Even were KPMG’s employees to be performing the function of lawyers, Trengove argued that courts have required more than a mere apparent potential conflict to bar professionals from representing clients whose interest are conflicted with former clients.
To illustrate this, Trengove pointed out that Unterhalter SC, Netcare’s legal representative and a lawyer of unquestionable ethics, was acting for Netcare in opposition to the commission in this matter, despite having represented the commission itself on several occasions in the past. Trengove SC concluded that not only was the South African law of conflict of interest clearly only applicable to legal representatives for the purposes of litigation, but that Netcare hadn’t even attempted to prove that such a conflict did, in fact, exist.
Did KPMG violate the consent order?
Trengove SC then turned to leading detailed evidence that KPMG has scrupulously complied with the consent order. He used correspondence between Netcare and KPMG to illustrate that this had also been Netcare’s understanding of the facts until the end of 2013, well after it had filed its initial court application. Trengove SC then led further evidence that in terms of the court order, KPMG had not been responsible for identifying confidential information that it had in its own possession and that it had fully co-operated with the external consultant Stroz Friedberg’s requests and investigations by “allowing strangers into their systems, strangers into their laptops and strangers onto their cellphones.” The gist of Trengove’s submissions was that the only mistake that KPMG had made in this process was “to believe that Netcare was really interested in the protection of its information”.
The constitutional obligations that rest on organs of state, including the Competition Commission, are significant. All organs of state must take reasonable measures to progressively realise the right of access to health care services, which includes addressing the factors that may make health care more expensive than it should be or act as barriers to access to health care.
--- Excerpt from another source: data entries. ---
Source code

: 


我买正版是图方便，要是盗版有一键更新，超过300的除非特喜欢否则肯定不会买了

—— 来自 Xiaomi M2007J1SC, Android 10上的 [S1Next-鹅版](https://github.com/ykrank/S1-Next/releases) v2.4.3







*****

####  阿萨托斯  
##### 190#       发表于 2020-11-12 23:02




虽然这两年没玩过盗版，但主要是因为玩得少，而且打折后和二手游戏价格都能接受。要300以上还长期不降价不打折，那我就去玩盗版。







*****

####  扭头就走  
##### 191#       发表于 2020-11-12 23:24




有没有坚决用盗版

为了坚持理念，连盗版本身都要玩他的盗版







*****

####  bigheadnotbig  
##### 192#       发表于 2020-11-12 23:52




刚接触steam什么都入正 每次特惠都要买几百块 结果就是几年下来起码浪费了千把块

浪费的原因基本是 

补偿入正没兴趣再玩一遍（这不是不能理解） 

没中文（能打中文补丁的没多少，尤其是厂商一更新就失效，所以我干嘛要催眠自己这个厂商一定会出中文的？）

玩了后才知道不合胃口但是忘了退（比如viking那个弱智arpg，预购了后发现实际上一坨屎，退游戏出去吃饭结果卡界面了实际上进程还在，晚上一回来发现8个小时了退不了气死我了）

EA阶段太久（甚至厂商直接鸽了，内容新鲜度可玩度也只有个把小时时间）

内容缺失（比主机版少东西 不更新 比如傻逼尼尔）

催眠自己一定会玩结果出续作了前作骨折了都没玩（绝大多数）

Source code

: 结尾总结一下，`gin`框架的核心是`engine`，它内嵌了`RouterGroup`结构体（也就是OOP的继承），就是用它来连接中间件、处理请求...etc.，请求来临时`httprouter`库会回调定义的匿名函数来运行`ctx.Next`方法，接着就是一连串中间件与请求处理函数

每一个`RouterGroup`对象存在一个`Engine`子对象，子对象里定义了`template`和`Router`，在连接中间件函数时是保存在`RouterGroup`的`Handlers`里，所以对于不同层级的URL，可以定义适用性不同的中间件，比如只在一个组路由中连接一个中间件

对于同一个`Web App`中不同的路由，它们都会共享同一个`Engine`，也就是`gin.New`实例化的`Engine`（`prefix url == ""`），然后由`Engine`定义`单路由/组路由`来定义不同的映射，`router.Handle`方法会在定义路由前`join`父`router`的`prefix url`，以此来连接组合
The existence of obstructions to access to health care is in any event a violation of the constitutional right to health.
SECTION27 agrees with Trengove SC’s assessment that in a balancing of constitutional values, the market inquiry into the private health sector must have a higher priority than protecting the seemingly small risk of Netcare’s information being improperly revealed in the context of the market inquiry.
Netcare’s rights to protect its information should be seen in the context of the commission’s powers to subpoena any information from any player in the private health care market, a point that the judge raised yesterday in court. There is no indication that the commission has any intention of acting improperly.
All parties, whether they are organs of state or not, should meet a high standard of ethics, particularly where constitutional rights are at stake. We expect that all parties who engage in the market inquiry will comply with the spirit of the inquiry, and will not take a formalistic or combative approach to the Competition Commission and its processes, as increasingly appears to be the case with the launching of these proceedings.
SECTION27 notes with particular concern the disdain displayed by Netcare’s legal representative for the all-important legal and constitutional principles, which will be at the heart of the commission’s market inquiry into the private health care sector.